╭─ Given records

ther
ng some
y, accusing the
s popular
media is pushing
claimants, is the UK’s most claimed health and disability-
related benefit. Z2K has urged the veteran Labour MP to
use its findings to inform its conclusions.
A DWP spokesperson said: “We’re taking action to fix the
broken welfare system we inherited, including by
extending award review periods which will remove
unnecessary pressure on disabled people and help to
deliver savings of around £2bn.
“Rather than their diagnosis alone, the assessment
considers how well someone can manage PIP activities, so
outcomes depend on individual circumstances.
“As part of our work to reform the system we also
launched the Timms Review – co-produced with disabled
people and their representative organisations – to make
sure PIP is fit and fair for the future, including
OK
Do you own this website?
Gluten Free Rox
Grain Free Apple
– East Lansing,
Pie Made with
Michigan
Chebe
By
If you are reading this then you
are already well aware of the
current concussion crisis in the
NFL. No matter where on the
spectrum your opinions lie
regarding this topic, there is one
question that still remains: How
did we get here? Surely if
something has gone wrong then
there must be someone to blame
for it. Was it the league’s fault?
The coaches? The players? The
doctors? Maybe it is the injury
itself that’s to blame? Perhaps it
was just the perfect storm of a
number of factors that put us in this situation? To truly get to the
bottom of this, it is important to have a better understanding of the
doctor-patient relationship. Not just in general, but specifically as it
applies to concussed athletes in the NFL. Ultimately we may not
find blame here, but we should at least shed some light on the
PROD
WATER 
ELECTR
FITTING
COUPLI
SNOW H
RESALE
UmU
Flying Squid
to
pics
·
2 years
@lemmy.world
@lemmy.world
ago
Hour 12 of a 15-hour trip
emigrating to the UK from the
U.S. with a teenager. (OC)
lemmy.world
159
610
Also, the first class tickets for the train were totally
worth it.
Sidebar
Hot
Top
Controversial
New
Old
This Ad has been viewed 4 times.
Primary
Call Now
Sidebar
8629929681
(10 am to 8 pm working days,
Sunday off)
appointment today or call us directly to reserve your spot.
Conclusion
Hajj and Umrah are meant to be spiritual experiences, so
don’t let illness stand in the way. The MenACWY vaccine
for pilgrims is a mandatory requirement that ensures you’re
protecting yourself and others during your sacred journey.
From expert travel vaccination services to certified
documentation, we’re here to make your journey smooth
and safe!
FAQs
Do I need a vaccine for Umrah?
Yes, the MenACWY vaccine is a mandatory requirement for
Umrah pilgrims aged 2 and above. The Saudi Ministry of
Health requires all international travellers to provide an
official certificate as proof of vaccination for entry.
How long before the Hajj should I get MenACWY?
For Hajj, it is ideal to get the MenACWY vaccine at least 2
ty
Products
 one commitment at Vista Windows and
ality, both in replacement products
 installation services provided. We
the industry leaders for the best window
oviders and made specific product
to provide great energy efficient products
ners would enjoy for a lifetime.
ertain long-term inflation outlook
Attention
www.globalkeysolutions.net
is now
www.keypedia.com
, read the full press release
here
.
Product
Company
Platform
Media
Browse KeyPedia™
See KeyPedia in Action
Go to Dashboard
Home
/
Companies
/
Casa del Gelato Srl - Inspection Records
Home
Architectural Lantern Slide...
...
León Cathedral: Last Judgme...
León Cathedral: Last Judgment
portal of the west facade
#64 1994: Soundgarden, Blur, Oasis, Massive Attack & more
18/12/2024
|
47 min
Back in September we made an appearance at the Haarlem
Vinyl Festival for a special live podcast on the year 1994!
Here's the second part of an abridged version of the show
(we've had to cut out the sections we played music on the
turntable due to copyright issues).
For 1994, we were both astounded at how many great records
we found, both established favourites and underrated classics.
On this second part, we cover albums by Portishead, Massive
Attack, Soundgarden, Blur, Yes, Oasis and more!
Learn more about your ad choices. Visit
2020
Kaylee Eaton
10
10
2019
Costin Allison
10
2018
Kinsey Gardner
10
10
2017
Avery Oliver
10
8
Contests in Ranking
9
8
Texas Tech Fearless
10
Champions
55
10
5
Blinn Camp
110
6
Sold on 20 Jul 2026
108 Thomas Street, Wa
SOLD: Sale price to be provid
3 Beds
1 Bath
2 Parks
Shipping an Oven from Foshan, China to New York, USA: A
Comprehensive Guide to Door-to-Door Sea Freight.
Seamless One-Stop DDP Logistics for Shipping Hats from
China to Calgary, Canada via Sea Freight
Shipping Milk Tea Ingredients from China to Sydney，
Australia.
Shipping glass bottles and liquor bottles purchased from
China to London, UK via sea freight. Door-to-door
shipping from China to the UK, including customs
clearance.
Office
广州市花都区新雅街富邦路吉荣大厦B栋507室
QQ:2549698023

╰─

• Instructions for the task
Reproduce every line of the listing above exactly, keeping the original order.

• Response box
ther
ng some
y, accusing the
s popular
media is pushing
claimants, is the UK’s most claimed health and disability-
related benefit. Z2K has urged the veteran Labour MP to
use its findings to inform its conclusions.
A DWP spokesperson said: “We’re taking action to fix the
broken welfare system we inherited, including by
extending award review periods which will remove
unnecessary pressure on disabled people and help to
deliver savings of around £2bn.
“Rather than their diagnosis alone, the assessment
considers how well someone can manage PIP activities, so
outcomes depend on individual circumstances.
“As part of our work to reform the system we also
launched the Timms Review – co-produced with disabled
people and their representative organisations – to make
sure PIP is fit and fair for the future, including
OK
Do you own this website?
Gluten Free Rox
Grain Free Apple
– East Lansing,
Pie Made with
Michigan
Chebe
By
If you are reading this then you
are already well aware of the
current concussion crisis in the
NFL. No matter where on the
spectrum your opinions lie
regarding this topic, there is one
question that still remains: How
did we get here? Surely if
something has gone wrong then
there must be someone to blame
for it. Was it the league’s fault?
The coaches? The players? The
doctors? Maybe it is the injury
itself that’s to blame? Perhaps it
was just the perfect storm of a
number of factors that put us in this situation? To truly get to the
bottom of this, it is important to have a better understanding of the
doctor-patient relationship. Not just in general, but specifically as it
applies to concussed athletes in the NFL. Ultimately we may not
find blame here, but we should at least shed some light on the
PROD
WATER 
ELECTR
FITTING
COUPLI
SNOW H
RESALE
UmU
Flying Squid
to
pics
·
2 years
@lemmy.world
@lemmy.world
ago
Hour 12 of a 15-hour trip
emigrating to the UK from the
U.S. with a teenager. (OC)
lemmy.world
159
610
Also, the first class tickets for the train were totally
worth it.
Sidebar
Hot
Top
Controversial
New
Old
This Ad has been viewed 4 times.
Primary
Call Now
Sidebar
8629929681
(10 am to 8 pm working days,
Sunday off)
appointment today or call us directly to reserve your spot.
Conclusion
Hajj and Umrah are meant to be spiritual experiences, so
don’t let illness stand in the way. The MenACWY vaccine
for pilgrims is a mandatory requirement that ensures you’re
protecting yourself and others during your sacred journey.
From expert travel vaccination services to certified
documentation, we’re here to make your journey smooth
and safe!
FAQs
Do I need a vaccine for Umrah?
Yes, the MenACWY vaccine is a mandatory requirement for
Umrah pilgrims aged 2 and above. The Saudi Ministry of
Health requires all international travellers to provide an
official certificate as proof of vaccination for entry.
How long before the Hajj should I get MenACWY?
For Hajj, it is ideal to get the MenACWY vaccine at least 2
ty
Products
 one commitment at Vista Windows and
ality, both in replacement products
 installation services provided. We
the industry leaders for the best window
oviders and made specific product
to provide great energy efficient products
ners would enjoy for a lifetime.
ertain long-term inflation outlook
Attention
www.globalkeysolutions.net
is now
www.keypedia.com
, read the full press release
here
.
Product
Company
Platform
Media
Browse KeyPedia™
See KeyPedia in Action
Go to Dashboard
Home
/
Companies
/
Casa del Gelato Srl - Inspection Records
Home
Architectural Lantern Slide...
...
León Cathedral: Last Judgme...
León Cathedral: Last Judgment
portal of the west facade
#64 1994: Soundgarden, Blur, Oasis, Massive Attack & more
18/12/2024
|
47 min
Back in September we made an appearance at the Haarlem
Vinyl Festival for a special live podcast on the year 1994!
Here's the second part of an abridged version of the show
(we've had to cut out the sections we played music on the
turntable due to copyright issues).
For 1994, we were both astounded at how many great records
we found, both established favourites and underrated classics.
On this second part, we cover albums by Portishead, Massive
Attack, Soundgarden, Blur, Yes, Oasis and more!
Learn more about your ad choices. Visit
2020
Kaylee Eaton
10
10
2019
Costin Allison
10
2018
Kinsey Gardner
10
10
2017
Avery Oliver
10
8
Contests in Ranking
9
8
Texas Tech Fearless
10
Champions
55
10
5
Blinn Camp
110
6
Sold on 20 Jul 2026
108 Thomas Street, Wa
SOLD: Sale price to be provid
3 Beds
1 Bath
2 Parks
Shipping an Oven from Foshan, China to New York, USA: A
Comprehensive Guide to Door-to-Door Sea Freight.
Seamless One-Stop DDP Logistics for Shipping Hats from
China to Calgary, Canada via Sea Freight
Shipping Milk Tea Ingredients from China to Sydney，
Australia.
Shipping glass bottles and liquor bottles purchased from
China to London, UK via sea freight. Door-to-door
shipping from China to the UK, including customs
clearance.
Office
广州市花都区新雅街富邦路吉荣大厦B栋507室
QQ:2549698023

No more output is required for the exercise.